Lately, I have been reviewing proposals and playing a game with myself called “Guess how many grants the PI already has based solely on flipping through the proposal to see the formatting.” The correlation is quite pronounced: people who have a reader-friendly layout are universally better funded than those who don’t. When you start reading, you also see that their text flows better (even if the ideas are not necessarily earth-shattering and they end up not funded). Successful grant writers definitely take care of readability, and readability includes thinking about the layout. Good, reader-friendly layout helps your reviewer think happy thoughts and not dread reading on, as opposed to start hating you with a passion 2 pages in because the gray walls of text gave him/her a claustrophobia attack.
These tips have been mentioned online many times, I am sure, but they never get old: for goodness’ sake, put some space between paragraphs, go with spacing that’s greater than single (1.1 to 1.2), and break up the text. Ideally, each page will have a figure, a table, or at the very least one or two displayed (as opposed to inline) equations. Look at these three samples — the text from my earlier post, “Musings on Networking” — which format seems the least stifling and the most inviting?
All the text is in 11 pt Times New Roman. I am a Times New Roman fan, it’s a classic font and you will never go wrong with it. There are people who like sans serif fonts like Helvetica or Arial, which are just not my cup of tea. But if a funding agency says a font is fine, then it’s fine; have fun with it. Also, I know people will say “But I am constrained to 15 (or however many) pages, I can’t waste space on silly tricks.” Yes, you can and you should. You can purge the fluff and become even more clear and succinct than before, and the reviewer will be happier for it in more ways than one.

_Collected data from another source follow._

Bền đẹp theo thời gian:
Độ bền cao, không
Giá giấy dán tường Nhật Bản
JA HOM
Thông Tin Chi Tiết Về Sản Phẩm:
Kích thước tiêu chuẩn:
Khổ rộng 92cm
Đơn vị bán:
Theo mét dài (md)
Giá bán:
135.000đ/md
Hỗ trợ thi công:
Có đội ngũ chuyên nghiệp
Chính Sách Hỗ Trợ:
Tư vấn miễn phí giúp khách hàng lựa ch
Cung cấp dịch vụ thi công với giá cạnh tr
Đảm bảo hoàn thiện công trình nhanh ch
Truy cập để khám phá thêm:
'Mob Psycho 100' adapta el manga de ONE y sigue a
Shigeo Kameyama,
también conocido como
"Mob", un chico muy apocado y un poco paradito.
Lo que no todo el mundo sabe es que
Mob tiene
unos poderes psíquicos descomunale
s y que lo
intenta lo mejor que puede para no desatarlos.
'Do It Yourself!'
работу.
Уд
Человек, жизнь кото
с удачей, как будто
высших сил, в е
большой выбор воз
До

— Do give your proposal a title that is short and catchy, but please also be accurate. I got several proposals roughly entitled “Pie in the Sky Is High But I Can Fly” and then one is about the aeronautical engineering of taking off, another is about optimizing sugar-to-flour ratio in pie recipes, and the third is about why the sky is blue and if we can manipulate its color.

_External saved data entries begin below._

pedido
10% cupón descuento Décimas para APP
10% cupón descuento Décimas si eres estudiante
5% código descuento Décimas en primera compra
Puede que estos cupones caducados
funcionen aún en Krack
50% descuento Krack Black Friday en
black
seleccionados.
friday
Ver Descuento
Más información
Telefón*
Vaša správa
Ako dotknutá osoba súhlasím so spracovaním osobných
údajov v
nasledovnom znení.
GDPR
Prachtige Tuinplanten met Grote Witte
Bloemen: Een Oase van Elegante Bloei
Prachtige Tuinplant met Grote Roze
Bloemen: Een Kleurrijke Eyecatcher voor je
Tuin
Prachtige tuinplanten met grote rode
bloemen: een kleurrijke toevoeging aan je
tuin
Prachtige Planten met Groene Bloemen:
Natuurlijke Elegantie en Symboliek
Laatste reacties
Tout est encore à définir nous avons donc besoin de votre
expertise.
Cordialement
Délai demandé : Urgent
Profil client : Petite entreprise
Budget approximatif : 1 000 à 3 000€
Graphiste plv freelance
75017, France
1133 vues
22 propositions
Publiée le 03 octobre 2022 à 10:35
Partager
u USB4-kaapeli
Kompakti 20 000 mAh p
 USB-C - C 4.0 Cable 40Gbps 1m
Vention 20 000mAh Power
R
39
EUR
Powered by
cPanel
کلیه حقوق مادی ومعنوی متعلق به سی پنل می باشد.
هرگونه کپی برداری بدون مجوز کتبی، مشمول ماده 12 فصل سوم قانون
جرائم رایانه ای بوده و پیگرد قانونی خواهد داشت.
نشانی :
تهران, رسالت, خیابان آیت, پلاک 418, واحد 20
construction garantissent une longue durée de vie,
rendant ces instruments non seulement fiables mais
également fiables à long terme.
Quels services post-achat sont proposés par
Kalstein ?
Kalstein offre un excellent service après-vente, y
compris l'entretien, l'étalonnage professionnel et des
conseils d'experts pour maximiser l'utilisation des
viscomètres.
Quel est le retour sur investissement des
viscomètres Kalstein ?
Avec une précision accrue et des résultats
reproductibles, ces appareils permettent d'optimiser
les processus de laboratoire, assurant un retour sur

— There are always fads, hot areas. Once a topic is established as hot, money gets thrown at it, and many people move into the field. However, big groups move faster, and if there are low-hanging fruits, they will be picked by the most nimble. If you are a junior faculty who is just starting with 2 students, you will not be beating a big-named guy who has invented the field, has multimillion-dollar centers funding him to do the work already, and has an army of minions going after the easy pickings. At best, you’ll be just another “me too.” At worst, you will never get any money to do what you are proposing, because groups much bigger and much farther along than you proposed and got funded to do that same exact thing last year and the year before.
When you are just starting up, be mindful of what your strengths are and how fast you can conceivably do something. If you are phenomenally successful at getting money and able to grow much faster than an average new prof, then sure, go ahead, toe to toe with the big guys. But if you are not, then you need to find a niche, something you can do better than others, because of your expertise or how you approach the problems or because no one figured out that some specific aspect may be both important and doable, something that is uniquely yours, not just an obvious question within the latest flavor-of-the-week topic. Be realistic about what you can pull off with the money and personnel you have. And when you identify your niche, then jump on it with all you’ve got.
— I laughed out loud in my office at a sentence that said something like “In year n of the project, the results will be published in a journal of impact factor at least 10.”
AHAHAHAHAHA! Only 10? Why so low? The stuff is guaranteed to get into Nature! Seriously, people. That’s just amateurish. I can forgive when a graduate student lists 10 papers “in preparation” or “to be submitted to Nature Progeny” on their CV, but a grownup scientist should know better. You can tell me you expect high-impact stuff, but better yet write your proposal in such a compelling fashion that it is crystal clear to me this will be high-impact stuff, in which case I will strongly advocate for funding you. In contrast, the silly silliness of “We’ll totally publish in a Super Duper Glam Mag” is just silly.